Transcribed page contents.
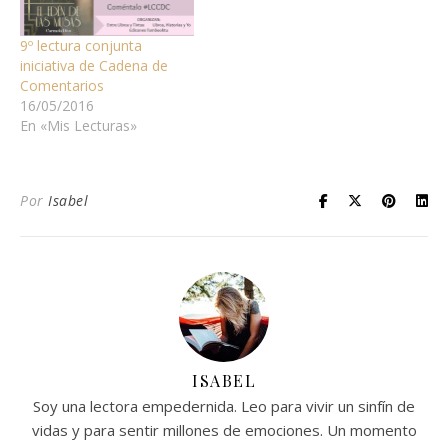
9º lectura conjunta
iniciativa de Cadena de
Comentarios
16/05/2016
En «Mis Lecturas»
Por
Isabel
ISABEL
Soy una lectora empedernida. Leo para vivir un sinfín de
vidas y para sentir millones de emociones. Un momento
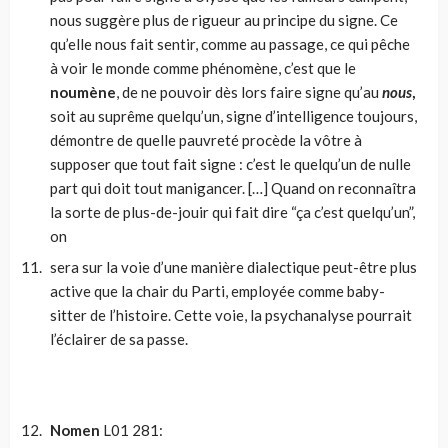
nous suggère plus de rigueur au principe du signe. Ce
qu’elle nous fait sentir, comme au passage, ce qui pêche
à voir le monde comme phé­nomène, c’est que le
noumène
, de ne pouvoir dès lors faire signe qu’au
nous
,
soit au suprême quelqu’un, signe d’intelligence toujours,
démontre de quelle pauvreté procède la vôtre à
supposer que tout fait signe : c’est le quelqu’un de nulle
part qui doit tout manigancer. […] Quand on re­connaîtra
la sorte de plus-de-jouir qui fait dire “ça c’est quelqu’un”,
on
sera sur la voie d’une manière dialectique peut-être plus
active que la chair du Parti, employée comme baby-
sitter de l’histoire. Cette voie, la psychanalyse pourrait
l’éclairer de sa passe.
Nomen
L01 281:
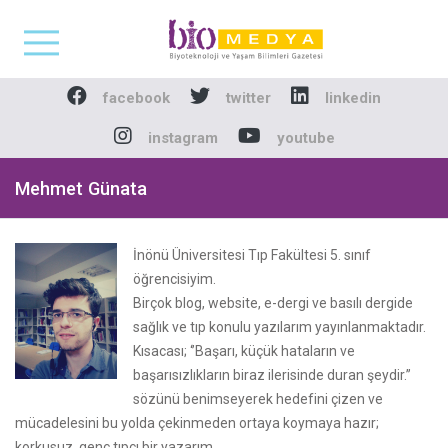
Biomedya - Biyotekno
facebook
twitter
linkedin
instagram
youtube
Mehmet Günata
İnönü Üniversitesi Tıp Fakültesi 5. sınıf
öğrencisiyim.
Birçok blog, website, e-dergi ve basılı dergide
sağlık ve tıp konulu yazılarım yayınlanmaktadır.
Kısacası; ‘’Başarı, küçük hataların ve
başarısızlıkların biraz ilerisinde duran şeydir.’’
sözünü benimseyerek hedefini çizen ve
mücadelesini bu yolda çekinmeden ortaya koymaya hazır;
korkusuz, genç tıpçı bir yazarım.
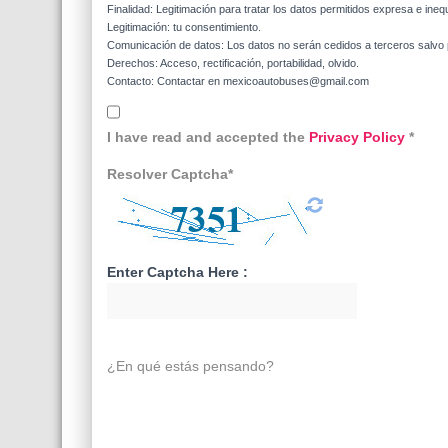
Finalidad: Legitimación para tratar los datos permitidos expresa e ineq
Legitimación: tu consentimiento.
Comunicación de datos: Los datos no serán cedidos a terceros salvo p
Derechos: Acceso, rectificación, portabilidad, olvido.
Contacto: Contactar en mexicoautobuses@gmail.com
I have read and accepted the
Privacy Policy
*
Resolver Captcha*
Enter Captcha Here :
¿En qué estás pensando?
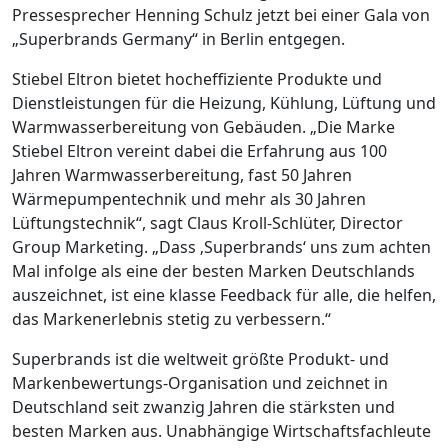
Pressesprecher Henning Schulz jetzt bei einer Gala von
„Superbrands Germany“ in Berlin entgegen.
Stiebel Eltron bietet hocheffiziente Produkte und
Dienstleistungen für die Heizung, Kühlung, Lüftung und
Warmwasserbereitung von Gebäuden. „Die Marke
Stiebel Eltron vereint dabei die Erfahrung aus 100
Jahren Warmwasserbereitung, fast 50 Jahren
Wärmepumpentechnik und mehr als 30 Jahren
Lüftungstechnik“, sagt Claus Kroll-Schlüter, Director
Group Marketing. „Dass ‚Superbrands‘ uns zum achten
Mal infolge als eine der besten Marken Deutschlands
auszeichnet, ist eine klasse Feedback für alle, die helfen,
das Markenerlebnis stetig zu verbessern.“
Superbrands ist die weltweit größte Produkt- und
Markenbewertungs-Organisation und zeichnet in
Deutschland seit zwanzig Jahren die stärksten und
besten Marken aus. Unabhängige Wirtschaftsfachleute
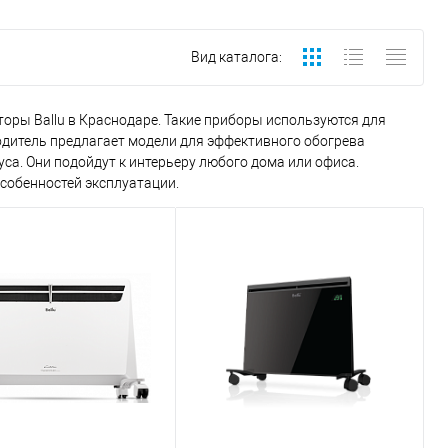
Вид каталога:
оры Ballu в Краснодаре. Такие приборы используются для
дитель предлагает модели для эффективного обогрева
са. Они подойдут к интерьеру любого дома или офиса.
собенностей эксплуатации.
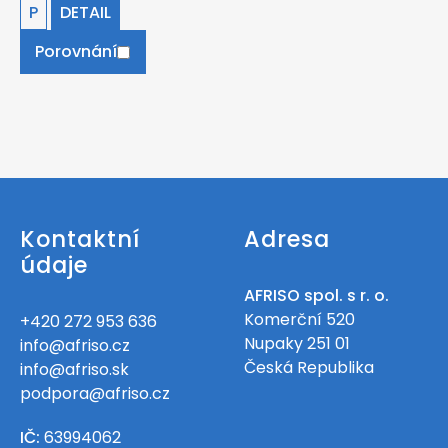
P
DETAIL
Porovnání
Kontaktní
Adresa
údaje
AFRISO spol. s r. o.
Komerční 520
+420 272 953 636
Nupaky 251 01
info@afriso.cz
Česká Republika
info@afriso.sk
podpora@afriso.cz
IČ:
63994062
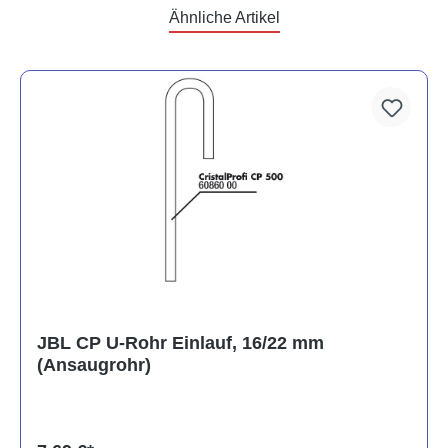
Ähnliche Artikel
JBL CP U-Rohr Einlauf, 16/22 mm
(Ansaugrohr)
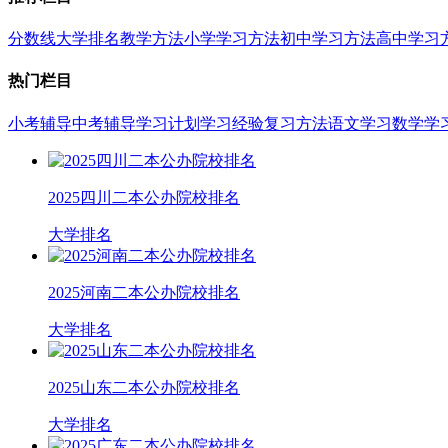
分数线
大学排名
教学方法
小学学习方法
初中学习方法
高中学习
热门栏目
小考辅导
中考辅导
学习计划
学习经验
复习方法
语文学习
数学学
2025四川二本公办院校排名
大学排名
2025河南二本公办院校排名
大学排名
2025山东二本公办院校排名
大学排名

WHAT TO DO. Using the entries above, return each line that includes the word "Captcha".

SOLUTION TO THIS PROBLEM.
Resolver Captcha*
Enter Captcha Here :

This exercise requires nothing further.